Supplied data Start Marker

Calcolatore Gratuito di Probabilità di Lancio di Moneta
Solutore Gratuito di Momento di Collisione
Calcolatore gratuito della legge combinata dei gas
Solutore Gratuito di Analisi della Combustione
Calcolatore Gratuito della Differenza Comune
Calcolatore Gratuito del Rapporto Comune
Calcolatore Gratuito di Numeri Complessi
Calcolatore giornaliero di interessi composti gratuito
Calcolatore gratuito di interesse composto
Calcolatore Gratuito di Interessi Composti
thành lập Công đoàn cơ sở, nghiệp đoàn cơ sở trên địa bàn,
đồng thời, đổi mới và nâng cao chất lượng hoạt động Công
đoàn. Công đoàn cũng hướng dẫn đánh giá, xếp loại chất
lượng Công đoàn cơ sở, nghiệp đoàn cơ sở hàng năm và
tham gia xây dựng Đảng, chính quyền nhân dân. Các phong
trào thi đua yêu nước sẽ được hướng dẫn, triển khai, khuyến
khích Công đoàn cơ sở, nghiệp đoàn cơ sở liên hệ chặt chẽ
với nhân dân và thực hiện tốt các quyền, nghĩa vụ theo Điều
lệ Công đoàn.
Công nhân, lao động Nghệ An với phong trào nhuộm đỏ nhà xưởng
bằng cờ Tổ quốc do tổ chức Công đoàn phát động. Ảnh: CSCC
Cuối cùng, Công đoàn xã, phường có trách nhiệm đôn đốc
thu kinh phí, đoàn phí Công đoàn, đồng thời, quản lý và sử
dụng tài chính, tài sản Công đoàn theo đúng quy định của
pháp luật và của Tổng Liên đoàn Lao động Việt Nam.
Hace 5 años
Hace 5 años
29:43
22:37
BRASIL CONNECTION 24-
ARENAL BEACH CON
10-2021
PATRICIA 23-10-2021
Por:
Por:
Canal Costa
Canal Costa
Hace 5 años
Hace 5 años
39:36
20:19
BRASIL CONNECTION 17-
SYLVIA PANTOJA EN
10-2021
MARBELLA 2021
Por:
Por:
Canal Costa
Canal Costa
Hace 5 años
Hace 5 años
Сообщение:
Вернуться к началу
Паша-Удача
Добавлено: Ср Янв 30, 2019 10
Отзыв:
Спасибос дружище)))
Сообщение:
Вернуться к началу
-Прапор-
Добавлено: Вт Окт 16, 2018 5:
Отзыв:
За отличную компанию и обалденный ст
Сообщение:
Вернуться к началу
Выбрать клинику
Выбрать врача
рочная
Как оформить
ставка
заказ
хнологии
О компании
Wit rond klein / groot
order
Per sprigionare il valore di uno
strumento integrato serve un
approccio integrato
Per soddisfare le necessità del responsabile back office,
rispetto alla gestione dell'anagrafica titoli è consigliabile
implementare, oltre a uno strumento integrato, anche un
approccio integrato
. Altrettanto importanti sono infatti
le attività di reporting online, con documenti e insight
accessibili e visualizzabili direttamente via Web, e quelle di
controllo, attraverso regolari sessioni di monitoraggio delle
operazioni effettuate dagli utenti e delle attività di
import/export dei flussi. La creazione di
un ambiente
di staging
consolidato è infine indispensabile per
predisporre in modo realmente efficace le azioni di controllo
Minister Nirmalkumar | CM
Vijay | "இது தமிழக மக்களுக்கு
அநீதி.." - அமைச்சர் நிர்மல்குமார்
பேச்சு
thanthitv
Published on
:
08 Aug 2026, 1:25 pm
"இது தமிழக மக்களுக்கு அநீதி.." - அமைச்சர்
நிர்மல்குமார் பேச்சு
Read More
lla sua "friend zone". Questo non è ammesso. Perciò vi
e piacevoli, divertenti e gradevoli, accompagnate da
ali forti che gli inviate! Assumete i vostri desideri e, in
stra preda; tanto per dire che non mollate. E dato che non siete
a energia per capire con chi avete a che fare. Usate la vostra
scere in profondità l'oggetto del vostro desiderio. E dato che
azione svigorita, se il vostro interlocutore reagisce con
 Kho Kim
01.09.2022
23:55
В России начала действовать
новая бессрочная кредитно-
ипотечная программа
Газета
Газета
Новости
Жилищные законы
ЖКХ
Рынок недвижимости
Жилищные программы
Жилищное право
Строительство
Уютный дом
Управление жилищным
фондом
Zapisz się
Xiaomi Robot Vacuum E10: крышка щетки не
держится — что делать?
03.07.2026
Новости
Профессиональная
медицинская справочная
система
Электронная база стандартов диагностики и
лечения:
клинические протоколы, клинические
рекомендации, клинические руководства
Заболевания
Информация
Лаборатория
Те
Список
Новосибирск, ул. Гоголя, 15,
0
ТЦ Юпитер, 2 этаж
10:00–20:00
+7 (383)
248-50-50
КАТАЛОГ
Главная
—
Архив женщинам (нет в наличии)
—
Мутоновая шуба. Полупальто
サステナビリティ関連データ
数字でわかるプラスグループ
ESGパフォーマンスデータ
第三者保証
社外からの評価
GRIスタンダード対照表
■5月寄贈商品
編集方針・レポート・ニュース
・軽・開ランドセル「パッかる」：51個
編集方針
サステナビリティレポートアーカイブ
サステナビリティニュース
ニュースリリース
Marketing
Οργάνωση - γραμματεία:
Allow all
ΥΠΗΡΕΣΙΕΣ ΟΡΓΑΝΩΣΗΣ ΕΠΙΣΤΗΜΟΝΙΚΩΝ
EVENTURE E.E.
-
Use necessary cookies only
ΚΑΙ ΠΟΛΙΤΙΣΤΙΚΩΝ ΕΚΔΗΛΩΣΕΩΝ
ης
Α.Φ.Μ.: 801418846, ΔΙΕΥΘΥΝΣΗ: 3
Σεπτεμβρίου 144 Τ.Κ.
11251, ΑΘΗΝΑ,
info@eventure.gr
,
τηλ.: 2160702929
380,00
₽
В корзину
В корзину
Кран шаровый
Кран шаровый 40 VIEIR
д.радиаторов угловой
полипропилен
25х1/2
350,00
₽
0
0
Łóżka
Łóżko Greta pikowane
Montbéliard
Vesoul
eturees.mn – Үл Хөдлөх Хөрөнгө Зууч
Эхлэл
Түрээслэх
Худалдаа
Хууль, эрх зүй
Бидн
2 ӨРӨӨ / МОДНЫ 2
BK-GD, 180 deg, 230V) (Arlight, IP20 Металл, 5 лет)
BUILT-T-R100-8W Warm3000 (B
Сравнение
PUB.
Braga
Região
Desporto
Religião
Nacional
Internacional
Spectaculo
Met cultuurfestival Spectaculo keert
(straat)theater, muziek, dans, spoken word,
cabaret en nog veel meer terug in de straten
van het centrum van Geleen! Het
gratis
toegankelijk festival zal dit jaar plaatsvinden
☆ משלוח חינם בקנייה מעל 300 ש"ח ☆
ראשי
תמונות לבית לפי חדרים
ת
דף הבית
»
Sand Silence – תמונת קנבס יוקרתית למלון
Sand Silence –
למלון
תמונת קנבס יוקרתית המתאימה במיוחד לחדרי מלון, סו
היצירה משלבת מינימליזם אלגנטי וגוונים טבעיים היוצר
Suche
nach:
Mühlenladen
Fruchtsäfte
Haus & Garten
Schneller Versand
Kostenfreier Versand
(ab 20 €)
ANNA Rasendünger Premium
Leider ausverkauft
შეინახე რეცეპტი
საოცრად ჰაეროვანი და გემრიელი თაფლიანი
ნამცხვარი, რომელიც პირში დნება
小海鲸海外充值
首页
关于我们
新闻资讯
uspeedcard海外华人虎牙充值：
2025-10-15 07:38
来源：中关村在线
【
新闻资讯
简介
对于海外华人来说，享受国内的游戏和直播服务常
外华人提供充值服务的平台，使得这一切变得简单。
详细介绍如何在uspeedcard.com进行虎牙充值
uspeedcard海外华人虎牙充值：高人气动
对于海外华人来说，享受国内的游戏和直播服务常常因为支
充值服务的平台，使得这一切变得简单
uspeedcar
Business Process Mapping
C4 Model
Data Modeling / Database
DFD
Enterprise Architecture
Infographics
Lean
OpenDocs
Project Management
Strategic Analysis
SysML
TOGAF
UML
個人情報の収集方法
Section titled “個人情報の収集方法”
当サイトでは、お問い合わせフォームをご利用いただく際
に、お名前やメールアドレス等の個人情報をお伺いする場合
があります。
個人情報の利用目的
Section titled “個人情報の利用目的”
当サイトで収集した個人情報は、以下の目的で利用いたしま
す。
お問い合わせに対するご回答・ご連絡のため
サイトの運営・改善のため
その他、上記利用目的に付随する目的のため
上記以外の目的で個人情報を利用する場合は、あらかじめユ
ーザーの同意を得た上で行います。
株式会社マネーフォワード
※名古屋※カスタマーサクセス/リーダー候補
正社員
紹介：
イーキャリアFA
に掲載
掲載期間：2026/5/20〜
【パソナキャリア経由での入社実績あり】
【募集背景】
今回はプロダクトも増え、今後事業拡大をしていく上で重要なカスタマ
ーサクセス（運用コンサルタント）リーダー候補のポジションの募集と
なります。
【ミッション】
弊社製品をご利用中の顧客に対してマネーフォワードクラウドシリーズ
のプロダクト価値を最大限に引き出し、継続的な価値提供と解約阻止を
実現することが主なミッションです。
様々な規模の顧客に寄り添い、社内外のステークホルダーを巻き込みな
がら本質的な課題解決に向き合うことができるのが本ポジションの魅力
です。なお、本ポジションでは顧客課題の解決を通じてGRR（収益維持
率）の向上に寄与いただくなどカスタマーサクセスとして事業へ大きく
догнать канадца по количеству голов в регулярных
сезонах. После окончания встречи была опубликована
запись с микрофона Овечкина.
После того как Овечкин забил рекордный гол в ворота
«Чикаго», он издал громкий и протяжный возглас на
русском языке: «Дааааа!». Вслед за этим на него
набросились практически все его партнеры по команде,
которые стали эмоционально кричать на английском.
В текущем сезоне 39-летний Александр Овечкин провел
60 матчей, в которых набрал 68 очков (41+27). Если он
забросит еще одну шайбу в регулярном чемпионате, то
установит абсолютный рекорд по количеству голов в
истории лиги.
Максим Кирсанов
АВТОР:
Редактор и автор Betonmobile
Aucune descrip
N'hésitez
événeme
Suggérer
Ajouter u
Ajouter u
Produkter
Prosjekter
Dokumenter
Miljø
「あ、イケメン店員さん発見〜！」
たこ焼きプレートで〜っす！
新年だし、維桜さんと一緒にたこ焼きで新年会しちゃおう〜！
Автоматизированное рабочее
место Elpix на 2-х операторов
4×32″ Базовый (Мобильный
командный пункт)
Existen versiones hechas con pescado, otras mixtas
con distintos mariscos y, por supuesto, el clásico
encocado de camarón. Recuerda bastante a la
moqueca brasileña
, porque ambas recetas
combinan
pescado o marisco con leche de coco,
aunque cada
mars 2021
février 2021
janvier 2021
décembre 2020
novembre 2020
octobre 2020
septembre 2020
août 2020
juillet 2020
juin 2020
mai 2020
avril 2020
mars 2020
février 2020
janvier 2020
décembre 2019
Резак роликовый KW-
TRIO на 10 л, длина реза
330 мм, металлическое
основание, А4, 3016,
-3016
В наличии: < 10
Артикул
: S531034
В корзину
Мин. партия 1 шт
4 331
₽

Supplied data End Marker

Rewrite the lines from the start of the material up to and including the line containing "Công nhân, lao" as a Markdown table with the columns Row and Line. Give each line a row number and leave out any blank lines.

Result of the exercise:
| Row | Line |
|---|---|
| 1 | Calcolatore Gratuito di Probabilità di Lancio di Moneta |
| 2 | Solutore Gratuito di Momento di Collisione |
| 3 | Calcolatore gratuito della legge combinata dei gas |
| 4 | Solutore Gratuito di Analisi della Combustione |
| 5 | Calcolatore Gratuito della Differenza Comune |
| 6 | Calcolatore Gratuito del Rapporto Comune |
| 7 | Calcolatore Gratuito di Numeri Complessi |
| 8 | Calcolatore giornaliero di interessi composti gratuito |
| 9 | Calcolatore gratuito di interesse composto |
| 10 | Calcolatore Gratuito di Interessi Composti |
| 11 | thành lập Công đoàn cơ sở, nghiệp đoàn cơ sở trên địa bàn, |
| 12 | đồng thời, đổi mới và nâng cao chất lượng hoạt động Công |
| 13 | đoàn. Công đoàn cũng hướng dẫn đánh giá, xếp loại chất |
| 14 | lượng Công đoàn cơ sở, nghiệp đoàn cơ sở hàng năm và |
| 15 | tham gia xây dựng Đảng, chính quyền nhân dân. Các phong |
| 16 | trào thi đua yêu nước sẽ được hướng dẫn, triển khai, khuyến |
| 17 | khích Công đoàn cơ sở, nghiệp đoàn cơ sở liên hệ chặt chẽ |
| 18 | với nhân dân và thực hiện tốt các quyền, nghĩa vụ theo Điều |
| 19 | lệ Công đoàn. |
| 20 | Công nhân, lao động Nghệ An với phong trào nhuộm đỏ nhà xưởng |